··· DOCUMENT SEGMENT ···

Contemplify NonRequired Reading List for January 31, 2021
January NonRequired Reading List
Contemplative friend,
I detonated our Zen garden. In the future it would be prudent for a Christic beast like myself to be chaperoned while strolling through a Zen landscape. Likely you have seen one of these miniature Zen gardens; a regal looking school lunch tray containing a handful of sand in one compartment (often outfitted with a lego-sized rake) and polished rocks in the other. A contemplative accoutrement indeed. My wife had acquired it for free and I knocked it over at great cost. As it began its descent I cursed my blundering actions. The fine-grain sand funneled in slow motion into our printer's gaping mouth. And rocks--once mindfully constructed into cairns--pelted dust bunnies before dispersing into the four corners of the room. The tiny rockslide delivered an oversized annoyance. Again curses rained down from my flaming lips. It was as if a thumb was jammed into my third eye and monkeys tugged on the hairs under my armpits. A moment of pause ensued. The irony was realized immediately; what was intended to bring calm and mindfulness had brought racket and filthy words. My overreaction was soon eclipsed by my heart's laughter licking my beginner’s mind awake. The trouble with contemplative practice is that it reveals the current state of your soul as it cultivates it.

··· DATASET CONTENT ···

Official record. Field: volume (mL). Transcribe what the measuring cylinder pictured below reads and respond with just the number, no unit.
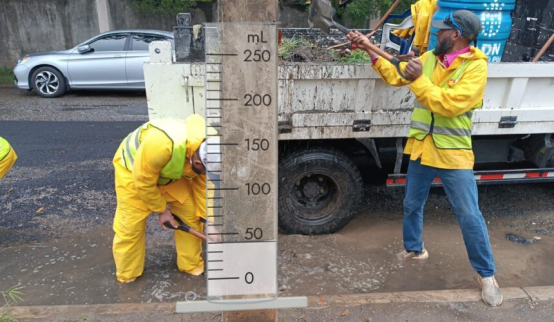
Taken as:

···

--- ACTIONS TO TAKE ---
a) Answer these questions using the Zen garden letter:
(i) How did the writer's wife get the Zen garden?
(ii) Where did the fine-grain sand end up?
(iii) According to the final sentence, what does contemplative practice reveal as it cultivates the soul?
b) For each statement, decide whether it agrees with the Zen garden letter, and quote the words that settle it:
(i) The writer paid for the Zen garden.
(ii) The rocks had once been built into cairns.
(iii) The writer stayed quiet as the garden fell.
The material comes from a separate source, not from the Zen garden letter.

--- WRITTEN ANSWERS ---
a)
(i) She acquired it for free.
(ii) It funneled into the printer's gaping mouth.
(iii) It reveals the current state of your soul.

b)
(i) No: "My wife had acquired it for free"
(ii) Yes: "once mindfully constructed into cairns"
(iii) No: "As it began its descent I cursed my blundering actions."